- Education: Universidad Metropolitana International Computing School
- Occupations: Engineer, video game developer
- Website: kabutocoder.com

= José Rafael Marcano =

Venezuelan engineer and videogame developer

José Rafael Marcano Santelli is a Venezuelan engineer and videogame developer.

== First years and education ==
José Rafael discovered programming at the age of eleven and has stated that by that time he decided that it was the profession he wanted to pursue. His first video game console was an Atari 2600 in the late 1970s. He began studying with specialized books and magazines, as well as learning English, and started saving part of his allowance to buy a computer. His parents decided to make up the rest of the price to buy an 8-bit Sinclair. Later he was able to acquire a 16k memory computer and with them he learned to program in BASIC.
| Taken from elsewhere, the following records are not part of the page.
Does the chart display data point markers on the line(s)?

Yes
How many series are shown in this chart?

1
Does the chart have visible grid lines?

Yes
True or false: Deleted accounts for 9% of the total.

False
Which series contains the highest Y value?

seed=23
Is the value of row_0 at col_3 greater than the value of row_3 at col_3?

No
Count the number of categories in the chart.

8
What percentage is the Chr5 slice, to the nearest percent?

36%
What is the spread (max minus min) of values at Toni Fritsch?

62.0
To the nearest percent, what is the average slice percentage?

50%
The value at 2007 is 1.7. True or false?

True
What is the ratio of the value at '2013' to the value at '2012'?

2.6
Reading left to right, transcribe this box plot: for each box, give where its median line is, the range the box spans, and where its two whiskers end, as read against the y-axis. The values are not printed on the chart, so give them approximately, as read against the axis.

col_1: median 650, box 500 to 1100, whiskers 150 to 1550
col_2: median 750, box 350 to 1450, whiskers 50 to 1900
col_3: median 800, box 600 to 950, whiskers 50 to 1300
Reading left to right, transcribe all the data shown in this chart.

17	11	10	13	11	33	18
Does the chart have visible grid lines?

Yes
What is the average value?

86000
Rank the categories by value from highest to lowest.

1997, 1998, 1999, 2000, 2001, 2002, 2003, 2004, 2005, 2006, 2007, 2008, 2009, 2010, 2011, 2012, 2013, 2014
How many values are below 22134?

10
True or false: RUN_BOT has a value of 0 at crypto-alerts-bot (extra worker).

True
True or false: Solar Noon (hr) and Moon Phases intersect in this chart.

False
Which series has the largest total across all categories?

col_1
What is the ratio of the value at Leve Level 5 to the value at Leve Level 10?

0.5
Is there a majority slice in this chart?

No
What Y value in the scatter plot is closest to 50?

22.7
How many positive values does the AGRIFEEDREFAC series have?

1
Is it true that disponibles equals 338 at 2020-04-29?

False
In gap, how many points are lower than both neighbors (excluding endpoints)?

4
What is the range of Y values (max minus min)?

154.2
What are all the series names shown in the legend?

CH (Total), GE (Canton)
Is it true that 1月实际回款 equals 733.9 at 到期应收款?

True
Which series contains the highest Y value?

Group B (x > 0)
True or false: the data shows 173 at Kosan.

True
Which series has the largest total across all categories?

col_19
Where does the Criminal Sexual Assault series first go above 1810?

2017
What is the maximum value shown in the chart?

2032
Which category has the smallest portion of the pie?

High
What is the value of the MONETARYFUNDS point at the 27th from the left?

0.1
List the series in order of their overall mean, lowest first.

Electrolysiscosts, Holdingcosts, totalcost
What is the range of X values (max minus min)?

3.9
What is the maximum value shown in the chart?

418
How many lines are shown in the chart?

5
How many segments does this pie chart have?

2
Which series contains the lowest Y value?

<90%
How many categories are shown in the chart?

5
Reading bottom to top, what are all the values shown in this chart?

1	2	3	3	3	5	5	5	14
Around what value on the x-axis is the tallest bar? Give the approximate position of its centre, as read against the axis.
He began studying systems engineering at the Universidad Metropolitana in Caracas, culminating his studies at the International Computing School, in the Chacao municipality.

== Career ==
In 1995 he founded the Mediatech videogame studio with three partners, a project he had always wanted to carry out, and in 1996 he launched the educational videogame series "Las aventuras de Umi", which included the 1999 title "Umi en la selva". At the time, Mediatech was one of only two or three video game developers in Latin America, and Las aventuras de Umi sold more than 350,000 copies, a very successful release. The studio also worked with the Children's Museum of Caracas, for which more than ten advergames were developed. The first exhibit worked on was Biomes, for the Ecology area of the Museum. According to Marcano, Mediatech's contact with the Museum was kept between 1994 and 2014, and the company developed at least 80% of the interactive kiosks in the institution.

In 1999, José Rafael obtained authorization to develop Mazinger Z video games on PCs from Gō Nagai, the creator of the franchise, during a visit of the mangaka to Caracas. After the authorization, the videogames "Mazinger versus Big Mazinger", in 2001, and "Mazinger Z saves Venezuela", in 2004, were released.

In 2015, José Rafael migrated with his family to Bogotá, Colombia.